On Thursday, all I saw was a lot of parking lots. The only arena district enterprise that the Devils brag about is the Brick City Coffee shop on the ground floor of the Rock's parking deck.

That's Newark Star-Ledger blogger Joan Whitlow, but it's the same thing I saw the last time I walked around the arena. (Though the New York Times' ever-rosy-eyed Ken Belson raved about all the development that is "planned.")

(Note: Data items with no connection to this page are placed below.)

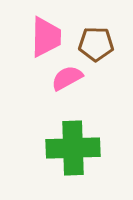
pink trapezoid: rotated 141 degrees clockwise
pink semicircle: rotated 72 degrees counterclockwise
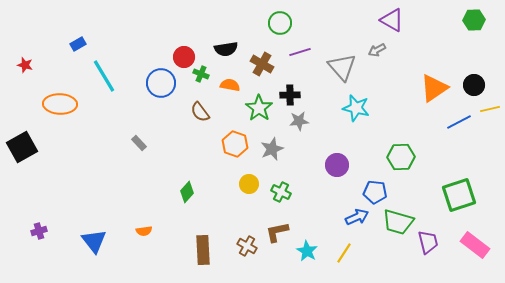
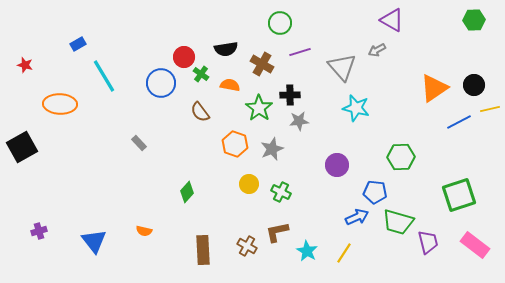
green cross at (201, 74): rotated 14 degrees clockwise
orange semicircle at (144, 231): rotated 21 degrees clockwise
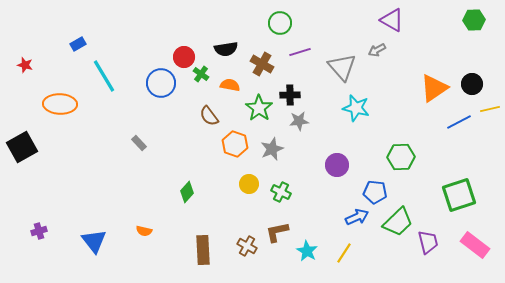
black circle at (474, 85): moved 2 px left, 1 px up
brown semicircle at (200, 112): moved 9 px right, 4 px down
green trapezoid at (398, 222): rotated 60 degrees counterclockwise
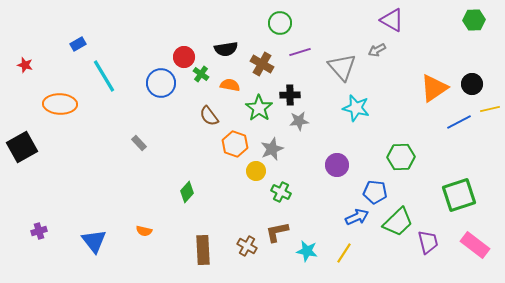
yellow circle at (249, 184): moved 7 px right, 13 px up
cyan star at (307, 251): rotated 20 degrees counterclockwise
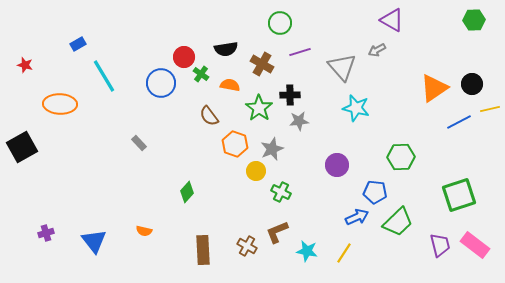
purple cross at (39, 231): moved 7 px right, 2 px down
brown L-shape at (277, 232): rotated 10 degrees counterclockwise
purple trapezoid at (428, 242): moved 12 px right, 3 px down
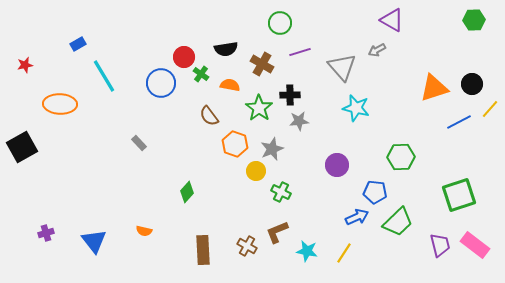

Now, it's certainly true that Newark's fiscal issues run deeper than a bad arena deal (whose total public cost is actually closer to $400 million than the $200 million figure Whitlow cites). But as Whitlow notes, it certainly isn't helping matters that Newark is stuck with hundreds of millions of dollars in added debt and a deadbeat tenant at a time when it's in desperate need of cash:

The previous administration, under Mayor Sharpe James, sank more than $200 million in city money into a lopsided partnership with the New Jersey Devils hockey team. The team put up $100 million to build the arena, known as the Rock. In return, the Devils got a lease so tilted, the team claimed the rent wasn't due because the city owed the Devils money. The lease even precluded the city from taking its recalcitrant tenant to court.
For months the city has been negotiating to collect the rent and get a few million more here and there out of a lease that provides too few financial sweeteners for Newark. But talks broke down this week. Most of the issues are headed for arbitration. The city is suing over the Devils claim for a couple million dollars a year in guaranteed parking revenues. Lawyers fees and legal risks: It's the mess that has grown from what I believe to have been a bad deal to begin with.

The lesson here isn't even so much "don't build a hockey arena"; it's "don't build a hockey arena that assigns almost all the costs to your city and then gets you nothing back in the lease." But then, since getting something for nothing is the modus operandi of most sports teams these days, in most cases no team is going to want your lousy hockey arena unless you agree to let them keep all the money from it.

I hate to say "I told you so," but I'll happily link to it.